Our findings suggest that the majority of young survivors of ALL exhibit normal cognitive and behavioral function during the early phase of survivorship. However, subgroups of survivors who developed chronic health conditions or were exposed to adverse socio-environmental conditions were found to be at risk of developing poor functional outcomes. These individuals require closer pre-emptive screening to identify behavioral and cognitive problems before they develop into clinical developmental conditions that could impair the survivors’ educational and occupational outcomes. We acknowledge that it may not be possible to fully eliminate the neurotoxic effects of chemotherapy. Nevertheless, survivors may benefit from appropriate interventions to address modifiable risk factors, such as the provision of social support to families and interventions to encourage survivors to adopt a physically active lifestyle. Our findings should be validated in a larger-scale study that involves the prospective collection of outcome data, as this would better reflect the trajectories of neurocognitive and behavioral changes in survivors of childhood ALL in Hong Kong. We also expect that multinational and collaborative trials might facilitate comprehensive investigations of racial/ethnic-specific outcomes and the associated risk factors.

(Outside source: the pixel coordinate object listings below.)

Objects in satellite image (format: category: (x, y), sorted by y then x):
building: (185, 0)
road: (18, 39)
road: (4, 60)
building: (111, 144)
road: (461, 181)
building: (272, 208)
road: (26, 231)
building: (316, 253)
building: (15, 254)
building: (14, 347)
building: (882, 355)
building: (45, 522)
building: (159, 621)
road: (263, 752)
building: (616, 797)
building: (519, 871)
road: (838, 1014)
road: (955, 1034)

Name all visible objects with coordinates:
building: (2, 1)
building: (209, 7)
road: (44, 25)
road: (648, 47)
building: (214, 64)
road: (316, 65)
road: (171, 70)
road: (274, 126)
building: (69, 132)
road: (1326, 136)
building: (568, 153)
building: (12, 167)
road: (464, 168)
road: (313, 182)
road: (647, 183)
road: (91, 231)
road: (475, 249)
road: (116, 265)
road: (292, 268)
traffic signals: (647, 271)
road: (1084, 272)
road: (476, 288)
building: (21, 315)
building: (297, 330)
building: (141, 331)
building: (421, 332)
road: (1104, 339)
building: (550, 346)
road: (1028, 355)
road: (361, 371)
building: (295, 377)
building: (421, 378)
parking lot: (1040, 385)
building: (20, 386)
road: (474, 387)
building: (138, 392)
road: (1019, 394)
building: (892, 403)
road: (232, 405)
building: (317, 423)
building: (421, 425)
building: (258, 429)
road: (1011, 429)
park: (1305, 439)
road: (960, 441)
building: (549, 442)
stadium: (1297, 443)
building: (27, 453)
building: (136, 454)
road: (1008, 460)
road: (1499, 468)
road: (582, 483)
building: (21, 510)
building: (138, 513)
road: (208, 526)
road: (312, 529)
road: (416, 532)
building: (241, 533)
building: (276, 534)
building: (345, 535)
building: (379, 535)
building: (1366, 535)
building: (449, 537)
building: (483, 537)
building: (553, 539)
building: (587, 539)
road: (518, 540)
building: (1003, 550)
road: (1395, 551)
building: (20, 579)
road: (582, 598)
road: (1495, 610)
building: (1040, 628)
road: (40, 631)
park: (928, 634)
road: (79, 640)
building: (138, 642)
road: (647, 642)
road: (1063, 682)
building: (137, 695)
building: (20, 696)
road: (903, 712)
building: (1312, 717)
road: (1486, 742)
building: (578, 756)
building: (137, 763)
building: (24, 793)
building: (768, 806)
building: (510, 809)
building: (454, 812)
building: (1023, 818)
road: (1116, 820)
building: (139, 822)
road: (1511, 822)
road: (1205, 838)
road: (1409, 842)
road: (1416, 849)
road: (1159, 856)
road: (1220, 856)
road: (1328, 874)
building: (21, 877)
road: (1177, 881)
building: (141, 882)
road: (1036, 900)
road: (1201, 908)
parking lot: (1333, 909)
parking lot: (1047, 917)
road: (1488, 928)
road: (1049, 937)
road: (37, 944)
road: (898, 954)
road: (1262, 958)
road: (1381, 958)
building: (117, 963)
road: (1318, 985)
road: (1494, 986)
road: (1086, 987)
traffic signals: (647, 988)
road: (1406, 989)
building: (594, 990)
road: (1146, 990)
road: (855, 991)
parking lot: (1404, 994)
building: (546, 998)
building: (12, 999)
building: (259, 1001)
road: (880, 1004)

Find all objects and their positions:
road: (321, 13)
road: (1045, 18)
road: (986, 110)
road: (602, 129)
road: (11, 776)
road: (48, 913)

Data Availability Statement

The raw data supporting the conclusions of this article will be made available by the authors, upon reasonable request.

Ethics Statement

The studies involving human participants were reviewed and approved by Joint Chinese University of Hong Kong – New Territories East Cluster Clinical Research Ethics Committee. Written informed consent to participate in this study was provided by the participants’ legal guardian/next of kin.

Author Contributions

Conception or design of the work: All. Data acquisition: LP, PY, LY, YTC. Data analysis: LP, PY, YTC. Data interpretation: All. Drafting of report: LP, PY, YTC. Revising it critically for important intellectual content: All. All authors contributed to the article and approved the submitted version. Agreement to be accountable for all aspects of the work: All.

Funding

This study is funded by the Hong Kong Research Grant Council (ref no: 24614818), awarded to YTC.

Conflict of Interest

The authors declare that the research was conducted in the absence of any commercial or financial relationships that could be construed as a potential conflict of interest.